Emma Carr, and Rosicrucianism

Written as part of Amy Johnson Crow’s “52 Ancestors in 52 Weeks” challenge. This week’s topic: Groups

Background

One of the few things Dad ever told me about his mother was that she had been interested in Rosicrucianism.  He owned a very beautiful book that apparently came from her.  

When she died in 1935 Emma bequeathed £100 to the Rosicrucian Fellowship in Oceanside, California.  The Fellowship still exists. 

From Wikipedia, I learned 

  • That there is a connection to the Freemasons.

  • That the name refers to the Order of the Rose Cross.

  • That a source is The Divine Comedy (ca. 1308–1321) by Dante Alighieri.

  • That there are a number of groups that use the name which can be divided into three categories

    • Esoteric Christian Rosicrucian groups;

    • Masonic Rosicrucian groups such as Societas Rosicruciana;

    • initiatory groups such as the Golden Dawn.

From the website of the Rosicrucian Fellowship

http://www.rosicrucian.com/index.html

The following is taken from the fellowship’s website,  unedited so as to be sure I am not misusing their words

The Rosicrucian Fellowship is composed of men and women who study the Rosicrucian Philosophy known as the Western Wisdom Teachings as presented in The Rosicrucian Cosmo-Conception.
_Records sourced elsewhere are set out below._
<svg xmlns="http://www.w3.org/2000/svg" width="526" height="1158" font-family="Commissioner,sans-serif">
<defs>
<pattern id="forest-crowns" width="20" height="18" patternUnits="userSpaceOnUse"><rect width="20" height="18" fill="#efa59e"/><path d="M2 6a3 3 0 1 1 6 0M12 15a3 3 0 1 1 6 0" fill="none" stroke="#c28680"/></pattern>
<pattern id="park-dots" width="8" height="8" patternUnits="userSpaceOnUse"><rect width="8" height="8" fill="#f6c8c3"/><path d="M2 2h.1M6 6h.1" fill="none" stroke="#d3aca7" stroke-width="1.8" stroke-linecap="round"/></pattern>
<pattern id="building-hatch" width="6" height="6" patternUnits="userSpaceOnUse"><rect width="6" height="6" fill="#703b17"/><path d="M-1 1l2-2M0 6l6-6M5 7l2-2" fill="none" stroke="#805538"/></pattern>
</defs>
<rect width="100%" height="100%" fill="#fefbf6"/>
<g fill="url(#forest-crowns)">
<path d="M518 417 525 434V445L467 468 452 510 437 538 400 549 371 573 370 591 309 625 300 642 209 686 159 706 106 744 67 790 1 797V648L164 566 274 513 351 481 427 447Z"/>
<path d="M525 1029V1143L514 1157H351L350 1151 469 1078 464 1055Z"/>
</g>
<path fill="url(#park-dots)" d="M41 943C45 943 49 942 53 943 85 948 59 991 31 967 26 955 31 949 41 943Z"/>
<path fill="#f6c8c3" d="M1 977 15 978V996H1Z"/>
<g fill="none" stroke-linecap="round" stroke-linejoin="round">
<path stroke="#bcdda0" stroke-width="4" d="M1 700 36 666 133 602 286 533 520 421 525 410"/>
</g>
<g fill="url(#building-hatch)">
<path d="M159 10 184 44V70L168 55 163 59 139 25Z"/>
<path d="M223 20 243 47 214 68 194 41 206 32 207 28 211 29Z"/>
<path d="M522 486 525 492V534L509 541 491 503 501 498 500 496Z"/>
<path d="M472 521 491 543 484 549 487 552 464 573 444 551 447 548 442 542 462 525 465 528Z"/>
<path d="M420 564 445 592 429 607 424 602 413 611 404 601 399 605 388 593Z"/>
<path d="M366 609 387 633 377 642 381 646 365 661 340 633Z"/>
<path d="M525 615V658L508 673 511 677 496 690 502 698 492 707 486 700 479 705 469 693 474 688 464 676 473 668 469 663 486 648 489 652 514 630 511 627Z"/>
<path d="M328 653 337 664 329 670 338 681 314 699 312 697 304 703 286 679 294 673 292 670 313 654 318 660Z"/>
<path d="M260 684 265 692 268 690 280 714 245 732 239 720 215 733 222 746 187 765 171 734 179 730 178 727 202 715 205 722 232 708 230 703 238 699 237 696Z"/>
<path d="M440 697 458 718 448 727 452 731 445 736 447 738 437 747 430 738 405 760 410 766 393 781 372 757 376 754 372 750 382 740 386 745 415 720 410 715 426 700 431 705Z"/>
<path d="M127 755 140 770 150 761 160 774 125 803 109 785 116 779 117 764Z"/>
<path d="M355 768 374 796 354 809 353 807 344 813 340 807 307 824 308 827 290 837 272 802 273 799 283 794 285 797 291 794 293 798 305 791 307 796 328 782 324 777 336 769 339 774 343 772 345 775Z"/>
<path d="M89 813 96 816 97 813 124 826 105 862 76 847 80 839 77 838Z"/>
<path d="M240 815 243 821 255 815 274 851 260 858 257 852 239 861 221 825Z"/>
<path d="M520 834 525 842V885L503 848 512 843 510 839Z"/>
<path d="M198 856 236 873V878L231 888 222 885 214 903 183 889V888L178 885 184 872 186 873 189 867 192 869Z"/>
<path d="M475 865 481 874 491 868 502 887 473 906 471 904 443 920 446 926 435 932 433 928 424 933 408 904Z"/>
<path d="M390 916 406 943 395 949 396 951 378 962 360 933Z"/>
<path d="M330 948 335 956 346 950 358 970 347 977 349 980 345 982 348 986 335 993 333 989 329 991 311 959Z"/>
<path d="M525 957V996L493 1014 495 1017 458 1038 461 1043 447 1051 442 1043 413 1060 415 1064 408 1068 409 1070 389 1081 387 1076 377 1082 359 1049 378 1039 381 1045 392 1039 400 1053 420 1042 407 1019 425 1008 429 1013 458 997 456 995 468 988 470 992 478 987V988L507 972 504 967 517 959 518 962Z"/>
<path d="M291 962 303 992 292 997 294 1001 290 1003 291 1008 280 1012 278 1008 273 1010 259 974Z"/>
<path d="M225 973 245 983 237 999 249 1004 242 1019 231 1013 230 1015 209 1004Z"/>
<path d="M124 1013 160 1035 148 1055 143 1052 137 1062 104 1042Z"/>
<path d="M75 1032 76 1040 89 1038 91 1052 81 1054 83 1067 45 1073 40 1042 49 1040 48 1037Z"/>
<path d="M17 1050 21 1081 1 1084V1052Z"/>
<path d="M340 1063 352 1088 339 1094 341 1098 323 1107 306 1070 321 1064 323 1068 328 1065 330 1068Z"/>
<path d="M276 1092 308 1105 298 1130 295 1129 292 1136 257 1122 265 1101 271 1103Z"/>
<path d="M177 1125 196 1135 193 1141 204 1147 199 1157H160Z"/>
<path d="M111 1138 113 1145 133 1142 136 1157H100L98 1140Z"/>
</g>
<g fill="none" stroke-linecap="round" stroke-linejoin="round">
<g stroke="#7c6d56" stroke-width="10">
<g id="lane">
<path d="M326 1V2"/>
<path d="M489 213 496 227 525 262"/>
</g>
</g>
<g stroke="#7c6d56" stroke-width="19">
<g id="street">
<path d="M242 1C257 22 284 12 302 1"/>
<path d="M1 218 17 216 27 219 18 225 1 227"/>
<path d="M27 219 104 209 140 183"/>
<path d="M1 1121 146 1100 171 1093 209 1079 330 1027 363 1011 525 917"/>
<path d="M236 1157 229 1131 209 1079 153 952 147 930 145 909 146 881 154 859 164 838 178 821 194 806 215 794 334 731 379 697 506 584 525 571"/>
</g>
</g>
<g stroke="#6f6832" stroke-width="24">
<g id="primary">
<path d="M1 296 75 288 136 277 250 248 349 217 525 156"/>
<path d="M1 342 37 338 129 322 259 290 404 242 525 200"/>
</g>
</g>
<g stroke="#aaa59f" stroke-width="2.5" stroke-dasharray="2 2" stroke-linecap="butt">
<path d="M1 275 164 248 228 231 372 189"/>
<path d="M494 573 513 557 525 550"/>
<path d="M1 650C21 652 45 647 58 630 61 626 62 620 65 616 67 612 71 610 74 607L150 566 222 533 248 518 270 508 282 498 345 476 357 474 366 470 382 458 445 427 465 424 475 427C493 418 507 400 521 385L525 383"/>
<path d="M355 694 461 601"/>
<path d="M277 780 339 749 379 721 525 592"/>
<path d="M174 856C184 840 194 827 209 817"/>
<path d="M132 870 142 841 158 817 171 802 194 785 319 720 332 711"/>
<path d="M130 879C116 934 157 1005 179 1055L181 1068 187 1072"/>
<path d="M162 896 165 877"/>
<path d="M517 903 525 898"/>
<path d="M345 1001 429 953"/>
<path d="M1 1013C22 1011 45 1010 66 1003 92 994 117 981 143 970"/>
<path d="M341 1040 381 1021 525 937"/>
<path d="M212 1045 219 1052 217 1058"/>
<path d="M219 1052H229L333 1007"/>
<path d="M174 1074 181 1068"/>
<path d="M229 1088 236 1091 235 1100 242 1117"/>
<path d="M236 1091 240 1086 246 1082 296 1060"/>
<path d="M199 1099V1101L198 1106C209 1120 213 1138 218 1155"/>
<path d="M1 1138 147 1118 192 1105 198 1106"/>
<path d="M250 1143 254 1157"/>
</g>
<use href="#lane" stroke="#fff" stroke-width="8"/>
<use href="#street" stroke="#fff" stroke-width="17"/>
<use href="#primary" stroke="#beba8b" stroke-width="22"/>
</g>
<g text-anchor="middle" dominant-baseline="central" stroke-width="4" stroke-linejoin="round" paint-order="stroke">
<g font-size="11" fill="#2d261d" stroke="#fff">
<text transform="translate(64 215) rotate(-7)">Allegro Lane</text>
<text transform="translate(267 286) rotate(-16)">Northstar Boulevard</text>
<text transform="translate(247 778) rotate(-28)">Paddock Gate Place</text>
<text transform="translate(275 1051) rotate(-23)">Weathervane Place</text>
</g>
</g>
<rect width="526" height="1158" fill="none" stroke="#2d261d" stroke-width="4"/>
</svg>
This Christian Mystic Philosophy presents deep insights into the Christian Mysteries and establishes a meeting ground for Art, Religion, and Science. Max Heindel was selected by the Elder Brothers of the Rose Cross to publicly give out the Western Wisdom Teachings in order to help prepare mankind for the coming age of Universal Brotherhood, the Age of Aquarius.

The work of the Rosicrucian Fellowship is to spread the gospel and heal the sick. This is achieved by making the Western Wisdom Teachings available to all who are willing to receive them, by providing a Healing Department which emphasizes spiritual healing along the principles of right living, and by making The Rosicrucian Fellowship books and home study courses available upon request.

What is the essential difference between the teachings of the Rosicrucian Philosophy and the Orthodox Church?

There are many, but perhaps the principal one is the teaching of orthodoxy that at each birth a newly created soul enters material existence fresh from the hand of God, that it lives here in a material body for a longer or shorter span of time and then passes out by death into the invisible beyond, there to remain for all eternity in a state of happiness or misery according to what it did while here in the body. 

The Rosicrucian teaching is that each soul is an integral part of God, which is seeking to gain experience by repeated existences in gradually improving material bodies and that, therefore, it passes into and out of material existences many times; that each time it gathers a little more experience than it previously possessed and in time is nourished from nescience to omniscience--from impotence to omnipotence--by means of these experiences. 

Our sense of justice revolts against a teaching which sends one soul into a home of culture and a noble family where it has the advantage of wealth, where moral teachings are implanted in the growing child, but sends another into the slums, its father a thief and the mother, perhaps, immoral, and where its teachings consist in lying, stealing, etc. If here only once, all should have the same chance if they are to be judged by the same laws, and we know that no two people have the same experiences in life. We know that where one meets many temptations, another lives comparatively untouched by the storms of life. Therefore, when one soul is placed in a moral environment and another in immoral surroundings, it is not right to send the one to a heaven of enjoyment and eternal bliss for doing the right he could not help doing, nor is it just to send the other to a hell for stealing and robbing when the environment and the conditions into which he was thrown were such that he could not help himself. 

Therefore, the Rosicrucian teaching holds that we come into whatever place is best fitted for us by our previous experiences in former lives, and that we get just what we deserve in all cases; that all experiences which come to us are just what we need to give us the appropriate impetus for our next step in unfoldment. 

My takeaway

What I find most interesting is the explanation for the belief in repeated existences here on earth, as distinct from the orthodox teaching that we have one life on earth and then go either to heaven or to hell.  It is an extremely moral and uplifting rationale.  

Our sense of justice revolts against a teaching which sends one soul into a home of culture and a noble family where it has the advantage of wealth, where moral teachings are implanted in the growing child, but sends another into the slums, its father a thief and the mother, perhaps, immoral, and where its teachings consist in lying, stealing, etc. If here only once, all should have the same chance if they are to be judged by the same laws, and we know that no two people have the same experiences in life.

We know that where one meets many temptations, another lives comparatively untouched by the storms of life. Therefore, when one soul is placed in a moral environment and another in immoral surroundings, it is not right to send the one to a heaven of enjoyment and eternal bliss for doing the right he could not help doing, nor is it just to send the other to a hell for stealing and robbing when the environment and the conditions into which he was thrown were such that he could not help himself.

While I never knew my grandmother, I have a sense of understanding my father a little better. While he was never a churchgoer, I sense that he was able to draw on a deep spring of moral and spiritual enlightenment inherited from his mother.